What is required :: Every entry that follows should be repeated exactly; drop the images.

★ ★ ★ ★ ★

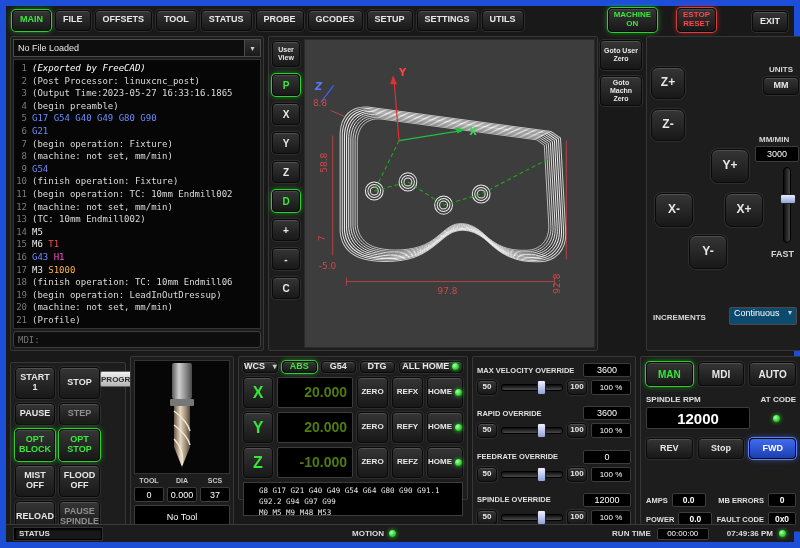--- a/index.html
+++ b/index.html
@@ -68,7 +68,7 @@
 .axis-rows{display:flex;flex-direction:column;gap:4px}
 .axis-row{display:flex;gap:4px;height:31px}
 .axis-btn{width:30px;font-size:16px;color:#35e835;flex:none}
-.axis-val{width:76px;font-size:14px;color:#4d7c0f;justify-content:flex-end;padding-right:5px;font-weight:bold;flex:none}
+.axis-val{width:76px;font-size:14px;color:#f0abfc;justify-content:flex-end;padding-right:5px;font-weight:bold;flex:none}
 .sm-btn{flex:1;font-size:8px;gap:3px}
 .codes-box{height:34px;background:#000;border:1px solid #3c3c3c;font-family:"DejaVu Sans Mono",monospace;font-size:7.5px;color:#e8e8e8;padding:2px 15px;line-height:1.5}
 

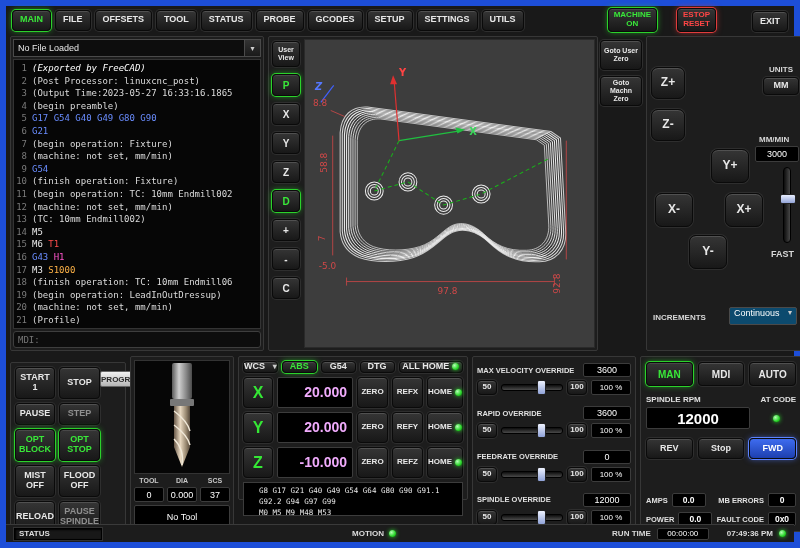--- a/index.html
+++ b/index.html
@@ -485,12 +485,6 @@
       <span>MOTION</span>
       <span class="led"></span>
     </div>
-    <div class="runtime-group">
-      <span class="lbl">RUN TIME</span>
-      <div class="disp" style="width:52px;height:12px;font-size:8px">00:00:00</div>
-      <span class="clock">07:49:36 PM</span>
-      <span class="led"></span>
-    </div>
   </div>
 
 </div>

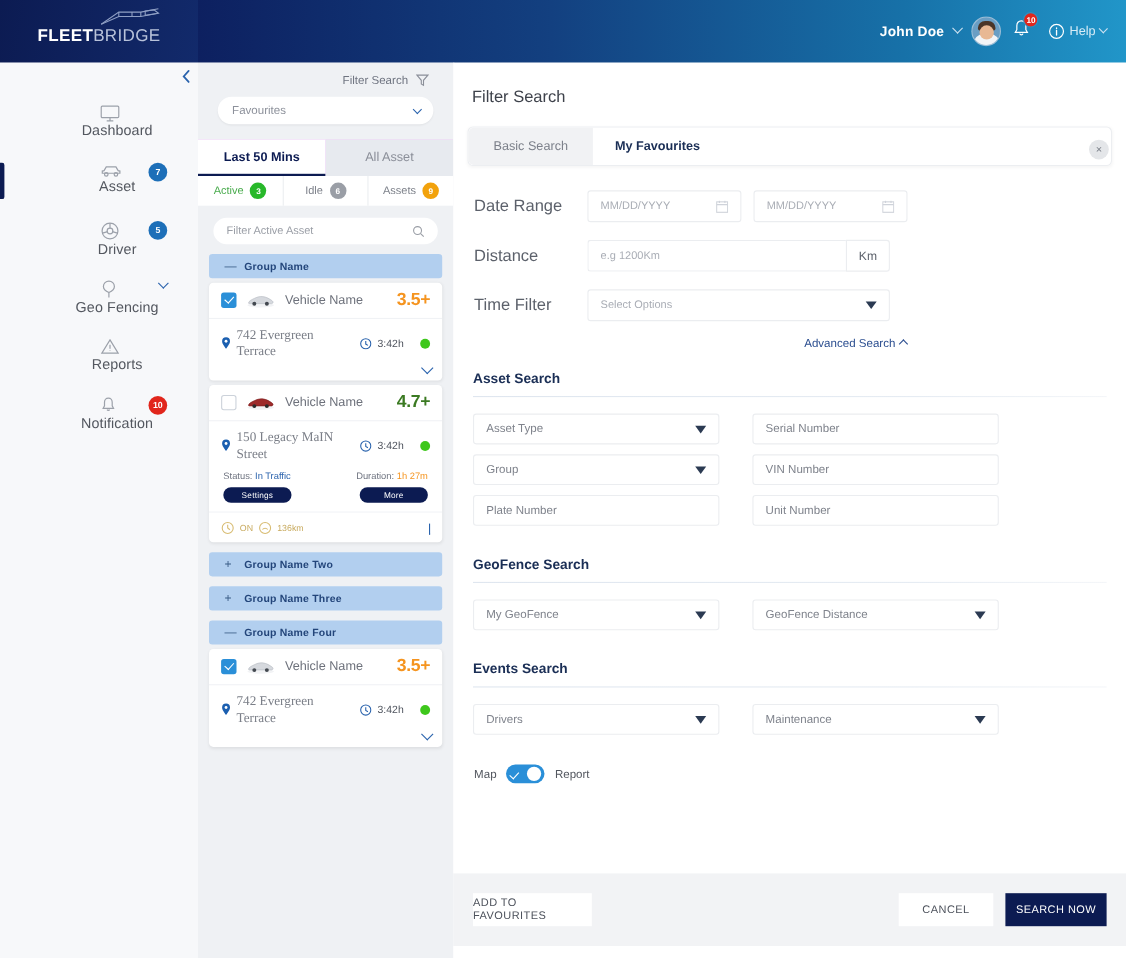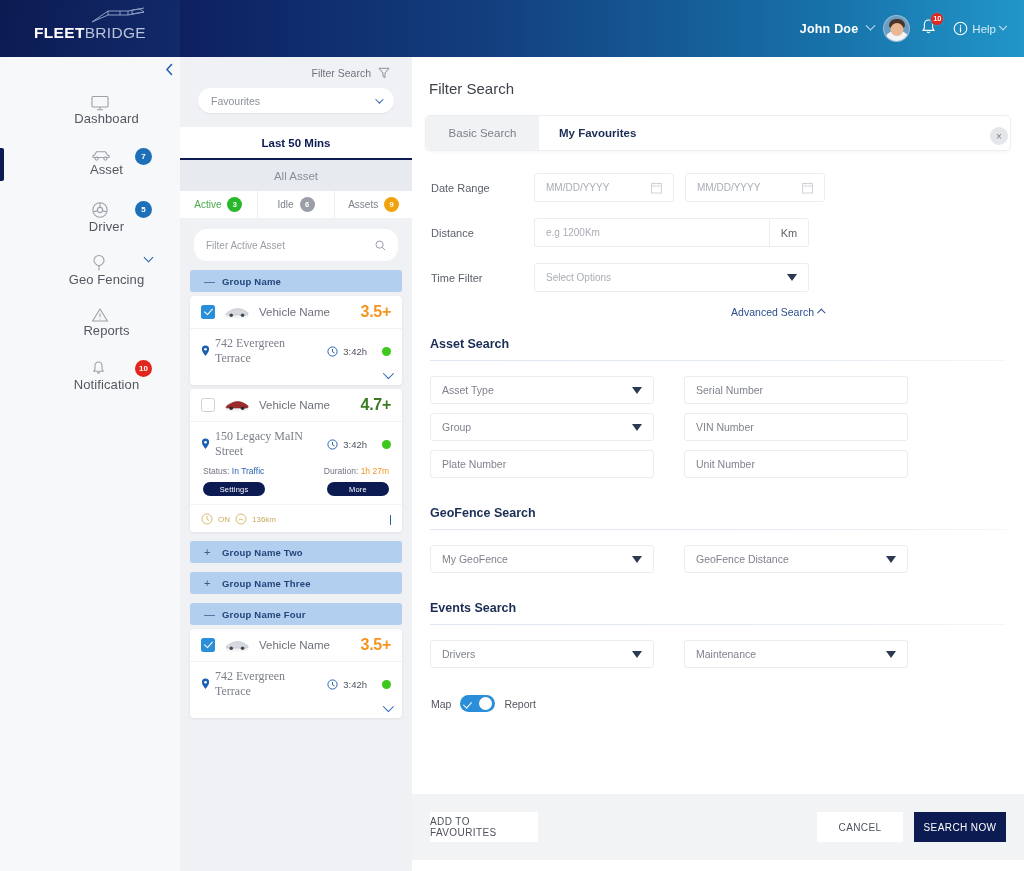--- a/index.html
+++ b/index.html
@@ -74,7 +74,7 @@
   .fav-select span { font-size:10.5px; color:#8d919b; }
   .chev-blue { width:6px; height:6px; border-right:1.4px solid #2a63ad; border-bottom:1.4px solid #2a63ad; transform:rotate(45deg) translateY(-2px); }
 
-  .tabs2 { display:flex; margin-top:14px; background:#f0abfc;flex-direction:column; }
+  .tabs2 { display:flex; margin-top:14px; background:#f0abfc; }
   .tab2 { flex:1; text-align:center; font-size:11.5px; padding:10px 0 9px 0; cursor:pointer; color:#8b8f99; background:#e7eaef; }
   .tab2.active { color:#0c1b52; font-weight:bold; background:#ffffff; border-bottom:2.5px solid #0c1b52; }
 

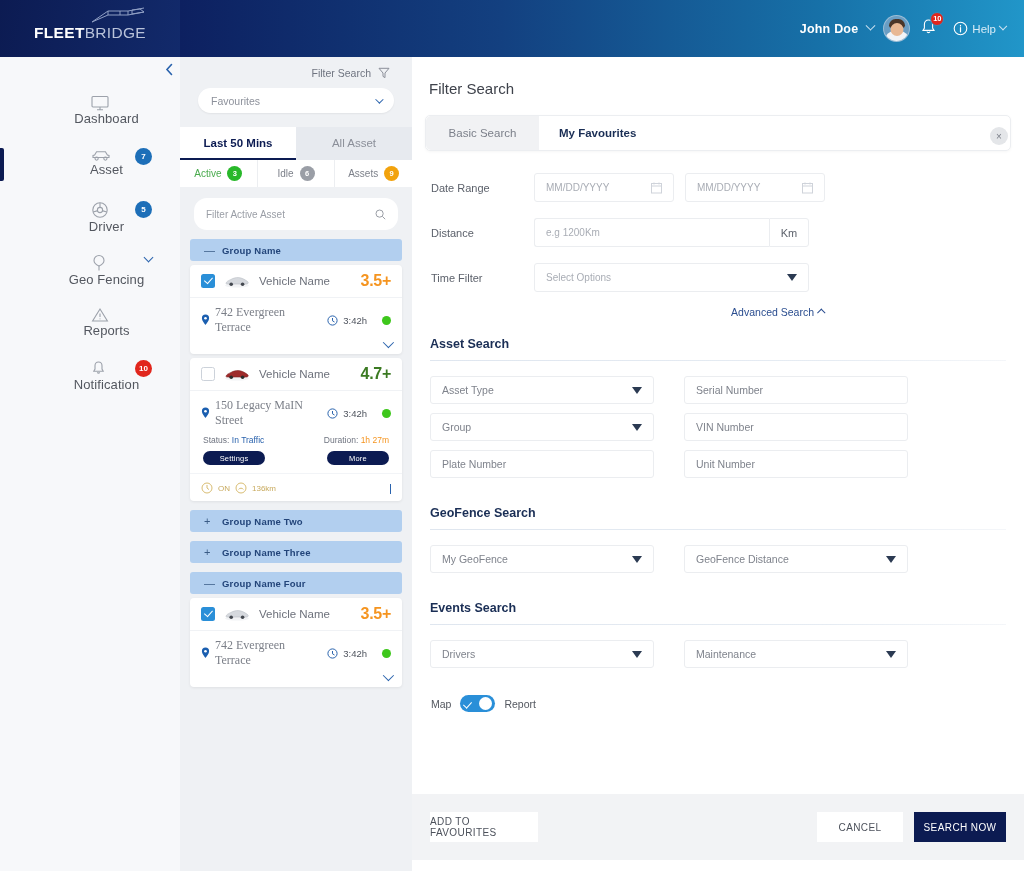--- a/index.html
+++ b/index.html
@@ -144,7 +144,7 @@
 
   .frm { padding:22px 0 0 0; }
   .frow { display:flex; align-items:center; margin-bottom:16px; }
-  .flabel { width:122px; padding-left:19px; font-size:11px; color:#5c616b; }
+  .flabel { width:122px; padding-left:19px; font-size:15px; color:#5c616b; }
   .inp {
     border:1px solid #ebedf0; border-radius:3px; height:29px; display:flex;
     align-items:center; justify-content:space-between; padding:0 11px; background:#fff; cursor:text;

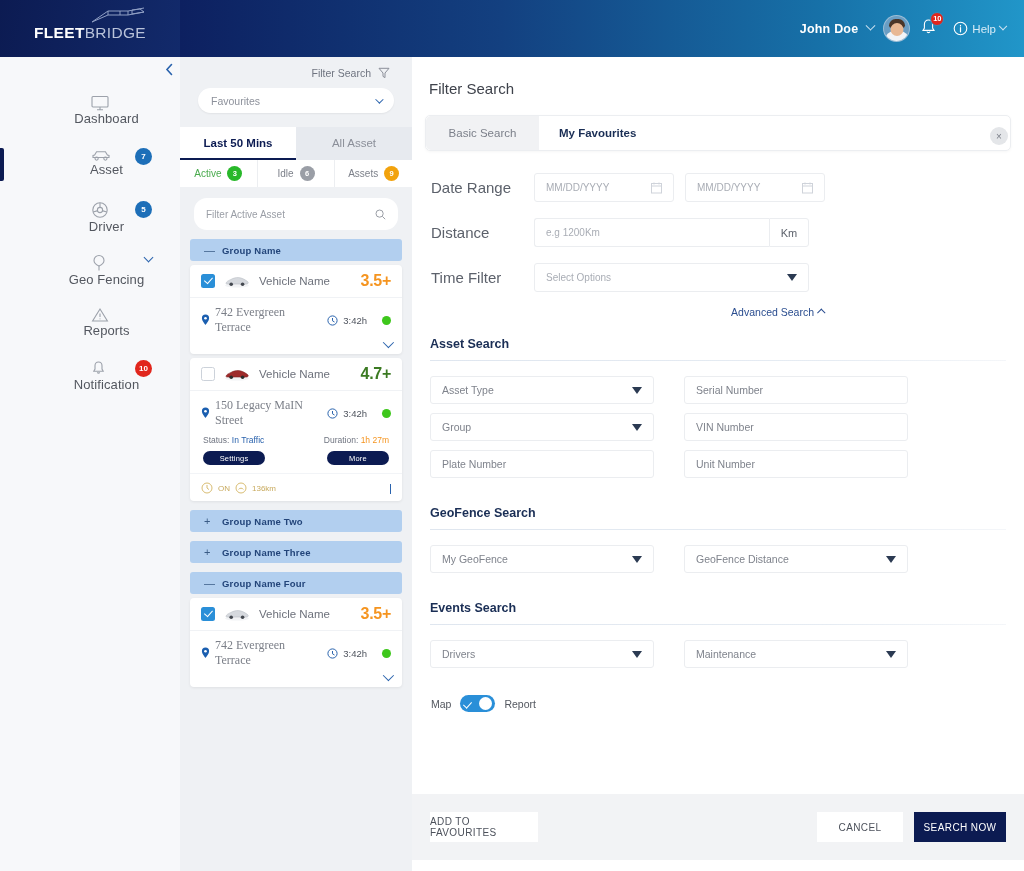--- a/index.html
+++ b/index.html
@@ -87,7 +87,7 @@
   .lbl-green { color:#49ab4d; } .lbl-gray { color:#7d818a; }
 
   .searchbox {
-    margin:11px 14px 0 14px; height:32px; background:#fff; border-radius:13px;
+    margin:11px 14px 0 14px; height:24px; background:#fff; border-radius:13px;
     display:flex; align-items:center; justify-content:space-between; padding:0 12px; cursor:text;
   }
   .searchbox span { font-size:10px; color:#9a9ea6; }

★ ★ ★ ★ ★

Response below ::
--- a/index.html
+++ b/index.html
@@ -68,7 +68,7 @@
 .axis-rows{display:flex;flex-direction:column;gap:4px}
 .axis-row{display:flex;gap:4px;height:31px}
 .axis-btn{width:30px;font-size:16px;color:#35e835;flex:none}
-.axis-val{width:76px;font-size:14px;color:#4d7c0f;justify-content:flex-end;padding-right:5px;font-weight:bold;flex:none}
+.axis-val{width:76px;font-size:14px;color:#f0abfc;justify-content:flex-end;padding-right:5px;font-weight:bold;flex:none}
 .sm-btn{flex:1;font-size:8px;gap:3px}
 .codes-box{height:34px;background:#000;border:1px solid #3c3c3c;font-family:"DejaVu Sans Mono",monospace;font-size:7.5px;color:#e8e8e8;padding:2px 15px;line-height:1.5}
 

--- a/index.html
+++ b/index.html
@@ -485,12 +485,6 @@
       <span>MOTION</span>
       <span class="led"></span>
     </div>
-    <div class="runtime-group">
-      <span class="lbl">RUN TIME</span>
-      <div class="disp" style="width:52px;height:12px;font-size:8px">00:00:00</div>
-      <span class="clock">07:49:36 PM</span>
-      <span class="led"></span>
-    </div>
   </div>
 
 </div>

--- a/index.html
+++ b/index.html
@@ -74,7 +74,7 @@
   .fav-select span { font-size:10.5px; color:#8d919b; }
   .chev-blue { width:6px; height:6px; border-right:1.4px solid #2a63ad; border-bottom:1.4px solid #2a63ad; transform:rotate(45deg) translateY(-2px); }
 
-  .tabs2 { display:flex; margin-top:14px; background:#f0abfc;flex-direction:column; }
+  .tabs2 { display:flex; margin-top:14px; background:#f0abfc; }
   .tab2 { flex:1; text-align:center; font-size:11.5px; padding:10px 0 9px 0; cursor:pointer; color:#8b8f99; background:#e7eaef; }
   .tab2.active { color:#0c1b52; font-weight:bold; background:#ffffff; border-bottom:2.5px solid #0c1b52; }
 

--- a/index.html
+++ b/index.html
@@ -144,7 +144,7 @@
 
   .frm { padding:22px 0 0 0; }
   .frow { display:flex; align-items:center; margin-bottom:16px; }
-  .flabel { width:122px; padding-left:19px; font-size:11px; color:#5c616b; }
+  .flabel { width:122px; padding-left:19px; font-size:15px; color:#5c616b; }
   .inp {
     border:1px solid #ebedf0; border-radius:3px; height:29px; display:flex;
     align-items:center; justify-content:space-between; padding:0 11px; background:#fff; cursor:text;

--- a/index.html
+++ b/index.html
@@ -87,7 +87,7 @@
   .lbl-green { color:#49ab4d; } .lbl-gray { color:#7d818a; }
 
   .searchbox {
-    margin:11px 14px 0 14px; height:32px; background:#fff; border-radius:13px;
+    margin:11px 14px 0 14px; height:24px; background:#fff; border-radius:13px;
     display:flex; align-items:center; justify-content:space-between; padding:0 12px; cursor:text;
   }
   .searchbox span { font-size:10px; color:#9a9ea6; }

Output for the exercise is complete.